**What this task involves:**
Give again, word for word, every line in the entries below from the line with "right hip: (185, 303)" up to and including the line with "left knee: (316, 344)", and no other line.

**Source records:**
=== Begin Enclosure ===
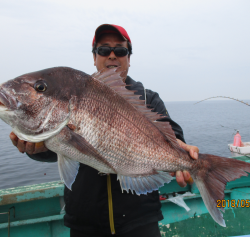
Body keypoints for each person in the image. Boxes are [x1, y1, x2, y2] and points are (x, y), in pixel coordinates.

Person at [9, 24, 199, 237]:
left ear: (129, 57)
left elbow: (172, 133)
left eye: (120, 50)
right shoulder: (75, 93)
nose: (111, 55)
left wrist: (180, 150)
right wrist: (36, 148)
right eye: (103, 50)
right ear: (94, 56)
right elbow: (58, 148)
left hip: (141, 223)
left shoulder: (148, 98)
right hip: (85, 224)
=== End Enclosure ===
=== Begin Enclosure ===
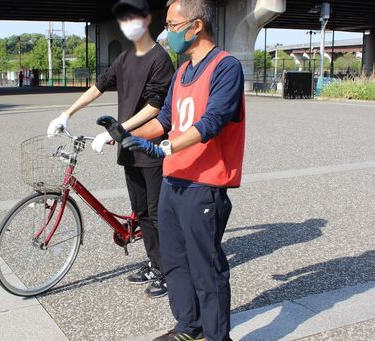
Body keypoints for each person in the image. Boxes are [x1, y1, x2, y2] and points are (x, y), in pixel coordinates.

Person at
=== End Enclosure ===
=== Begin Enclosure ===
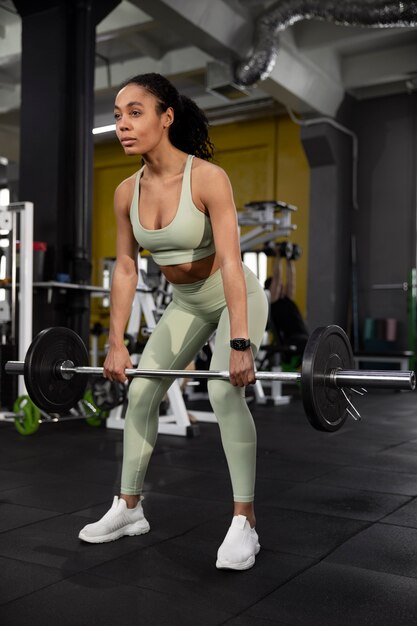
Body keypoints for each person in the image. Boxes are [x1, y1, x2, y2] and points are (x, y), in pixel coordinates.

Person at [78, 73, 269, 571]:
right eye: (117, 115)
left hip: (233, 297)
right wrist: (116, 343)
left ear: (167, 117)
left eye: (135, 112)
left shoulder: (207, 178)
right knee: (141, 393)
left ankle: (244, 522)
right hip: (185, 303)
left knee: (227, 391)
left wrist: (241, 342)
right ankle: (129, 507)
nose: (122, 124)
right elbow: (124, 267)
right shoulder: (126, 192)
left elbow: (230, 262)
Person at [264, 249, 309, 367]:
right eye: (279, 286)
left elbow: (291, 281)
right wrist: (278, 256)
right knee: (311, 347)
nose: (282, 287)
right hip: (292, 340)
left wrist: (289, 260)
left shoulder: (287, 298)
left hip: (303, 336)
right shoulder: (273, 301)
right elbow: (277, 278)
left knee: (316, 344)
=== End Enclosure ===
**Task output:**
right hip: (185, 303)
left knee: (227, 391)
left wrist: (241, 342)
right ankle: (129, 507)
nose: (122, 124)
right elbow: (124, 267)
right shoulder: (126, 192)
left elbow: (230, 262)
Person at [264, 249, 309, 367]:
right eye: (279, 286)
left elbow: (291, 281)
right wrist: (278, 256)
right knee: (311, 347)
nose: (282, 287)
right hip: (292, 340)
left wrist: (289, 260)
left shoulder: (287, 298)
left hip: (303, 336)
right shoulder: (273, 301)
right elbow: (277, 278)
left knee: (316, 344)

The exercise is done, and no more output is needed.